The recovery of neuronal activity following BoNT-induced denervation has been examined in several preclinical models. ^{29 ,​ 30 ,​ 31} Early studies showed that axonal sprouts developed from the affected nerves, likely in response to growth factor secretion from the denervated muscle. These sprouts are active and produce temporary reinnervation during the early recovery phase. The exact duration of the pharmacologic action of BoNT in neurons is not known; however, during the later phase of recovery, vesicular release has been found to return at the original terminal, a process that is accompanied by retraction of the neuronal sprouts. This suggests a process of sprouting that is associated with reestablishment of activity over time in the originally affected nerve terminal.

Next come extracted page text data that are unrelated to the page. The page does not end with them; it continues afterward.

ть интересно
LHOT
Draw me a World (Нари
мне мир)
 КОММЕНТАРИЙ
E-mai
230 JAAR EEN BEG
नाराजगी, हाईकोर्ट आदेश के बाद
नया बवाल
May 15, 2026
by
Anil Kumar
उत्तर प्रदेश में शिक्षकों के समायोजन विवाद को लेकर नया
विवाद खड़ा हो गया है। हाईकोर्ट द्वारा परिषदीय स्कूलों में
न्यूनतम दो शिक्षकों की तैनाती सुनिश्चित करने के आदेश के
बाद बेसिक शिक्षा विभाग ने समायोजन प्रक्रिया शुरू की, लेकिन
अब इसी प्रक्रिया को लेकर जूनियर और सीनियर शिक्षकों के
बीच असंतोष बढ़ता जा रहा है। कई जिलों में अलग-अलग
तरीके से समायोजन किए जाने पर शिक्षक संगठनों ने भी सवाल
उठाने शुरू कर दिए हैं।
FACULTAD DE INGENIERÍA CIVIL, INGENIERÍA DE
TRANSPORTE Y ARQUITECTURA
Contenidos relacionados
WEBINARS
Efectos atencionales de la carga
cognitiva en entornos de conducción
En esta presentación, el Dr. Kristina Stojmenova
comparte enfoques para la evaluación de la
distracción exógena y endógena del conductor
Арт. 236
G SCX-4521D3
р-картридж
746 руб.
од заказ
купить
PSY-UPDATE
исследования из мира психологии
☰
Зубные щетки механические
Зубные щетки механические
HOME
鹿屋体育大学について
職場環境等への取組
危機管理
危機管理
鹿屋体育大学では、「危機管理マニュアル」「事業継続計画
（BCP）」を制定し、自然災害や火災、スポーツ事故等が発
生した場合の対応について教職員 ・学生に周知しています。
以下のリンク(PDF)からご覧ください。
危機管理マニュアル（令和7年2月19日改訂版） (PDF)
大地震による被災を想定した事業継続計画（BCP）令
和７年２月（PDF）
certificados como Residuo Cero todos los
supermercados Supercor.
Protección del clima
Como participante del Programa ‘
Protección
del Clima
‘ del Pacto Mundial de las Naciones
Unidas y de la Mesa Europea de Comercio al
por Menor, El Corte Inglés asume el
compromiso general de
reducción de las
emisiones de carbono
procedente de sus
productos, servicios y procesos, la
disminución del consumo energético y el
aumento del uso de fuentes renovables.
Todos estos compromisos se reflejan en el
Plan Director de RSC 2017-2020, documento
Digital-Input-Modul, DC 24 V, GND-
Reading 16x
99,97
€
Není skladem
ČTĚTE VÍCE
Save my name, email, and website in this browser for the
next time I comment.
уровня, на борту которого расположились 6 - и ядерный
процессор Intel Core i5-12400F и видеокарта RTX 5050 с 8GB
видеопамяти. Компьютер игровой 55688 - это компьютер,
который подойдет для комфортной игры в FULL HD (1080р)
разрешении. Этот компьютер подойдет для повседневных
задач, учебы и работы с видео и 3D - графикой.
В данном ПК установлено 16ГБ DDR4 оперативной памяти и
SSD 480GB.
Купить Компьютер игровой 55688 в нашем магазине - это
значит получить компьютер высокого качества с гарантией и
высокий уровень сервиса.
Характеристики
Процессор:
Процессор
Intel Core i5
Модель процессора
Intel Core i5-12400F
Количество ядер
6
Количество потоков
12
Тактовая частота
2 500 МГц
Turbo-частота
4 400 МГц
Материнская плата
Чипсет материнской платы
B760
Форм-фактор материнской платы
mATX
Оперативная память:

The inhibition of neurotransmitter release by BoNTs is reversible, which has both benefits and limitations in clinical use. The benefits include the flexibility to inject a given muscle based on its activity level, which may fluctuate over time, the avoidance of permanent interventions such as surgery, and the resolution of any unintended effects of BoNT treatment. The primary limitation associated with the reversibility of the effects of BoNT is the need for repeated injections; however, repeat treatment can result in sustained efficacy. As most conditions treated with BoNT are chronic in nature, a longer duration of effect is a desirable property and was the rationale for the development of type A over other serotypes of BoNT for clinical use.